Марко, раскачивая тело, еще прыгнул вперед. Одна пташка обеспокоенно повела головкой и жалостным, ну, прямо детским глазом взглянула на человека, словно просила: не делай мне, человече, зла. Ты же властитель вселенной, а я мелкая пичужка.
«Не бойся, маленькая, я никогда не обижал ваш род, ни для забавы, ни для еды. Только взгляну на тебя», — молча ответил пичужке Марко. А она в это время, пошатываясь, встала на непрочных красных ноженьках и болезненно тряхнула проржавевшим серпом одного крыла. Марко изумленно увидел, что скромно испещренная грудь кулика и второе крылышко были окровавлены и пятно крови с несколькими перышками темнело на сыром снегу.
«Кто же тебя покалечил, беднягу, когда ты радостно со своей немудрой, но искренней песней-посвистом полетел в родные края? Или война, или хищная птица? И неужели ты собрался умирать, не дождавшись своей весны? Слышишь, не умирай, пичужка, живи и выводи свою песню, выводи деток, потому что без птиц и человеческое сердце станет черствее».
Марко обернулся, заковылял к саням, упал на них и начал удобнее умащиваться в своем гнезде. Сани снова запетляли дорожкой, а из памяти мужчины долго не выходила окровавленная птица и ее унылый глаз, в котором жалостно светилась человеческая скорбь.
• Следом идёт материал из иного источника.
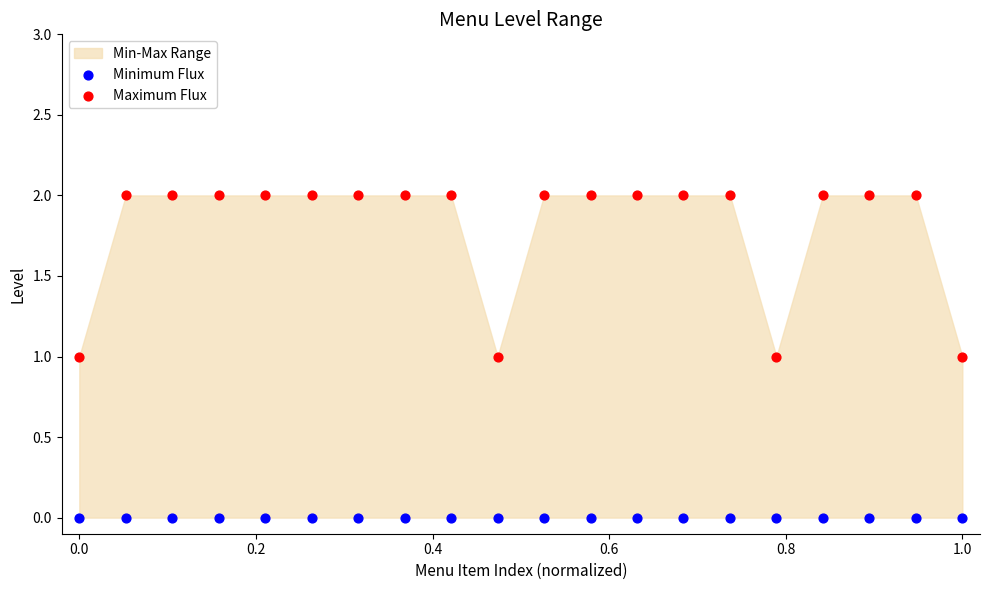

Which series contains the lowest Y value?

Minimum Flux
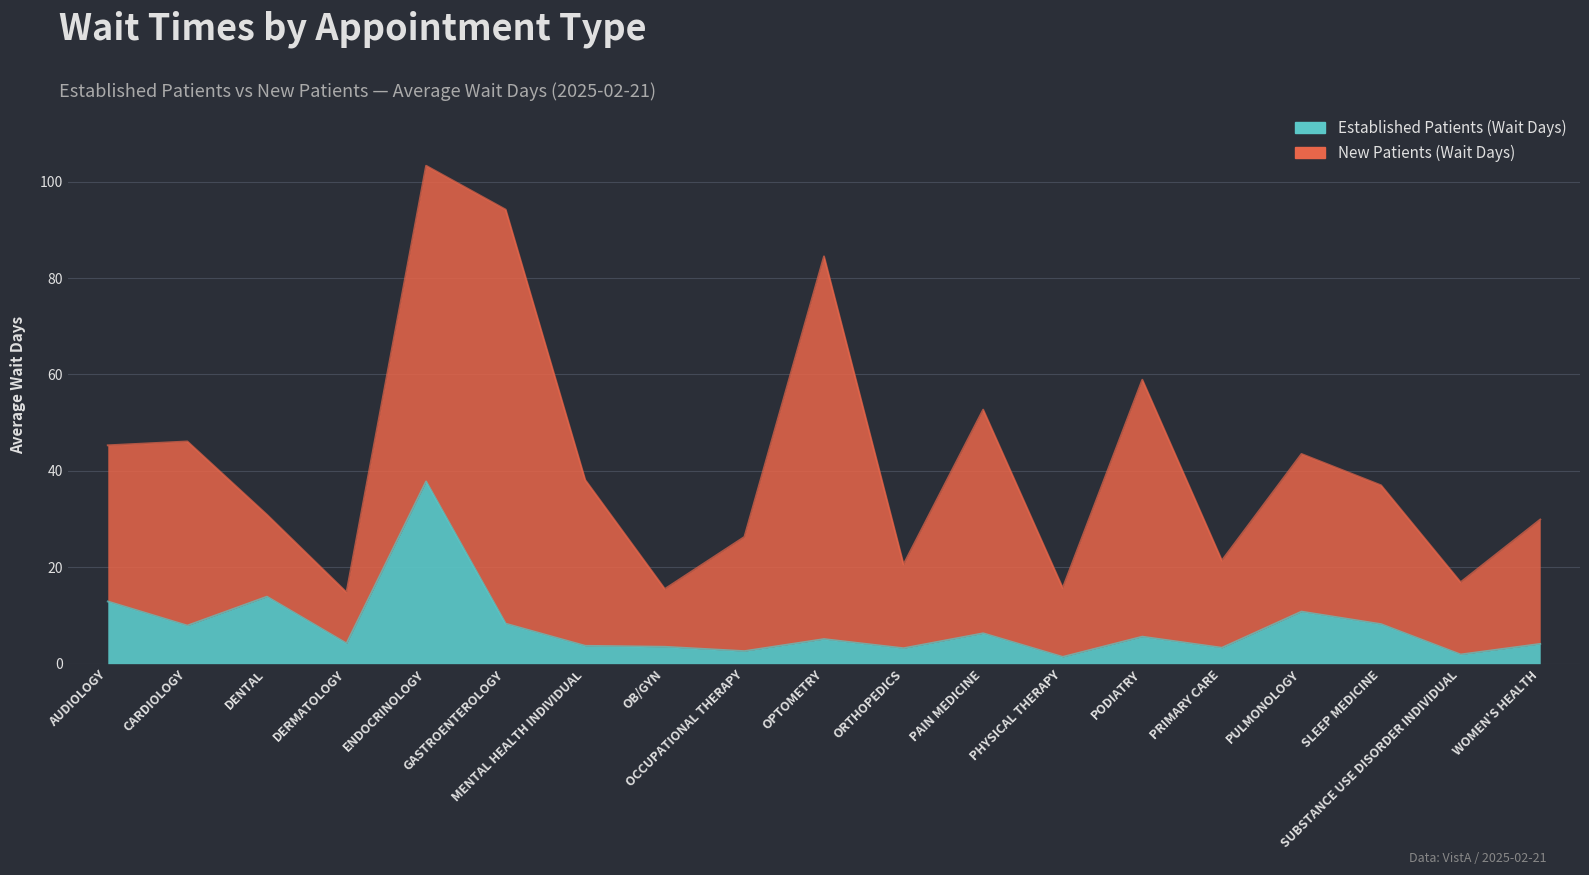

Which category has the highest value across all series?

ENDOCRINOLOGY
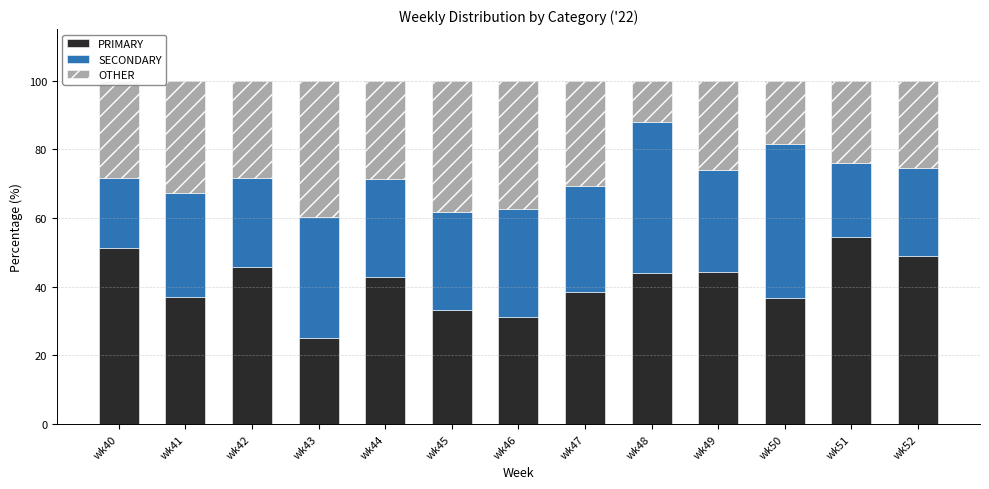

True or false: PRIMARY has a value of 51.3 at wk40.

True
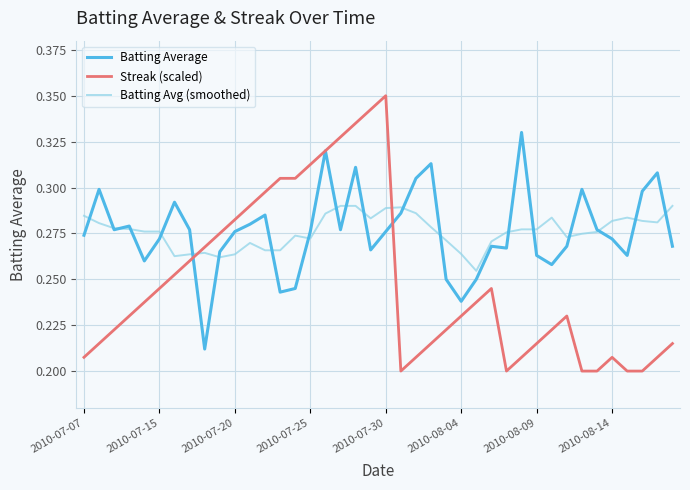

At how many categories does at least one series exceed 0?

40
— Вот и заехали! Теперь хоть вплавь бросайся. А чтоб тебя ездило вдоль, поперек еще и наискосок! — недовольно забубнил Федор и соскочил с саней.
— Чего, юноша, сердишься?
— А какой-либо гад за сегодня мост развалил, только зубья торчат.
В самом деле, единственная уцелевшая доска и истерзанные пеньки возле нее напоминали какую-то гнилозубую пасть, поджидающую свою жертву.
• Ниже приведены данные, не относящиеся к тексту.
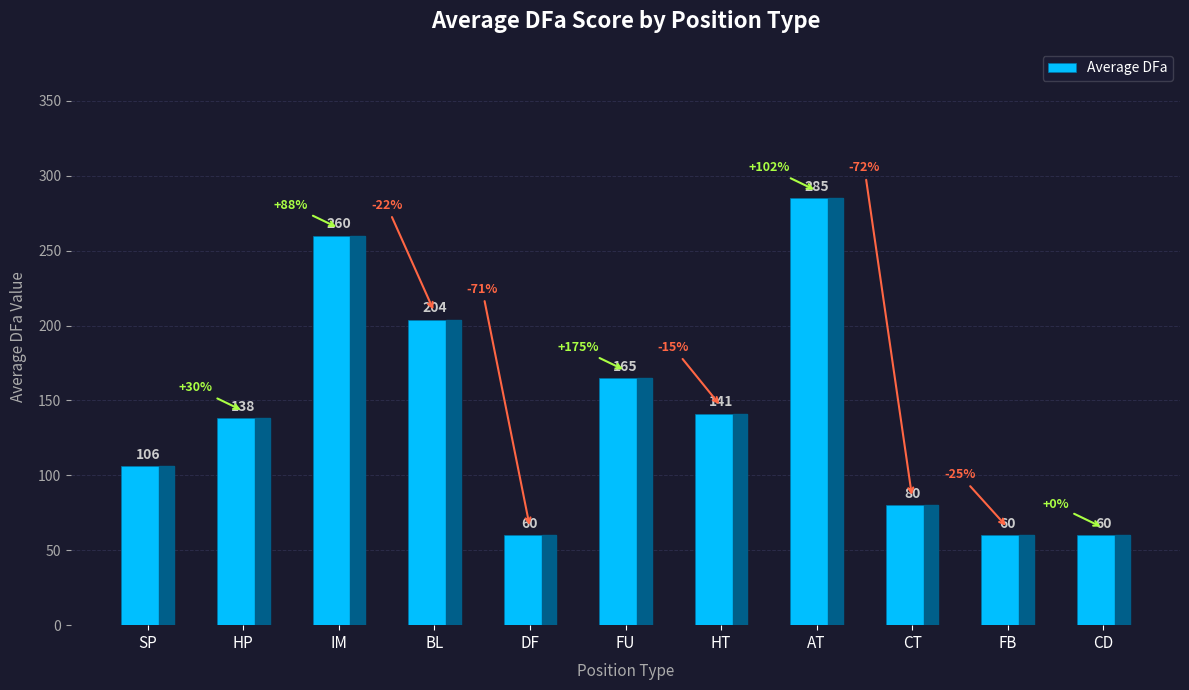

The chart shows a value of 339 at BL. True or false?

False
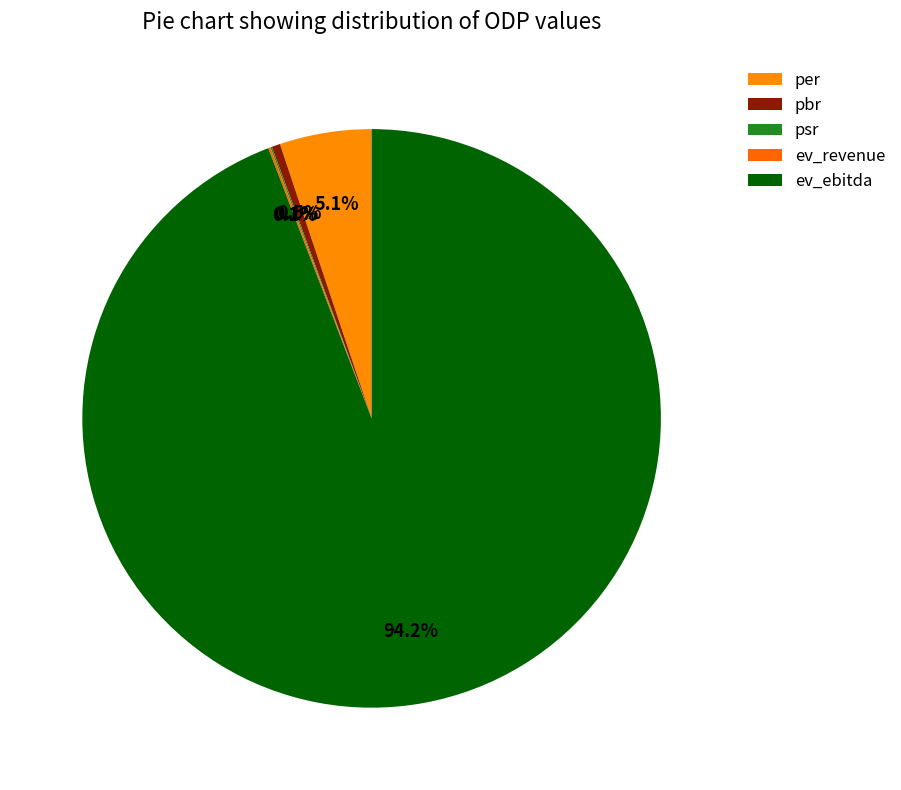

What is the change in value from per to psr?

-8.9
— Так вот, хочешь или не хочешь, а придется теперь, как забаламученной овце, кружить объездами до самой ночи. Нужны нам эти объезды на гниловодье, — Федько в сердцах потряс ногой подкрошившийся зуб моста, потом секанул его кнутом и недовольно повернул коней назад.
День клонился к вечеру. Солнце, вволю накупавшись в тучах и голубых прорубях, стряхнуло на снега венок лучей, бросило на небосклон сиреневые краски и легко впаялось в промерзший край земли. Из-под снега то здесь, то там начали выходить вечерние тени и туман, а в небесных погустевших разводах появлялись первые звезды. Война уже не беспокоила ни подольскую землю, ни небо, только беспокоила человеческую душу, более уязвимую, чем вся природа, даже вместе со своим наилучшим дитятей — солнцем…
Подумав об этом, Марко с удивлением увидел между вечерними вербами свою Еленку; к ней приближалось солнце, а она протягивала к нему свои красивые и кроткие руки. Потом, когда уже солнце начало прислоняться к плечу Еленки, мужчина понял, что это было совсем не солнце, а их единственная Татьянка. Она, как грибок, приросла к матери и жаловалась, что ей очень тяжело в немецкой неволе.
«Татьянка, дитятко, когда же ты говорить научилась? — спросил, не понимая, как в мире безнадежно перепутались года: его дитя погнали на далекие торжища людьми в ее шестнадцать лет. Так чего же он из уст грудного ребенка слышит такие страшные слова?.. Или, может, его изуродованная, искалеченная дочь в чужом краю имеет горем, насилием и стыдом родившегося ребенка?.. Лучше бы не дожить до такого позора…»
— Дядя, вы стонете. Очнитесь!
— Что? Федя, это ты?
— Конечно я, сам, своей парсуною, — засмеялся, вспоминая кем-то сказанное такое удивительное слово. — Снова что-то разболелось?
— Сон… разболелся.
— Сон? Это хорошо, что я его прогнал! — воинственно хлестнул своим трофеем.
А Марко еще отдирал от тела и души липучие опасения, навалившиеся во сне.
Вокруг стояла отволоженная вечерняя тихость, а в ней золотым мальком помалу колобродили звезды. Но не высокость небесная, а невидимое подземелье поразило мужчину: он из глубин его ясно услышал какие-то голоса, казалось, что это говорила сама изуродованная земля.
— Федя, ты слышишь?
— Слышу, — безразлично отозвался паренек.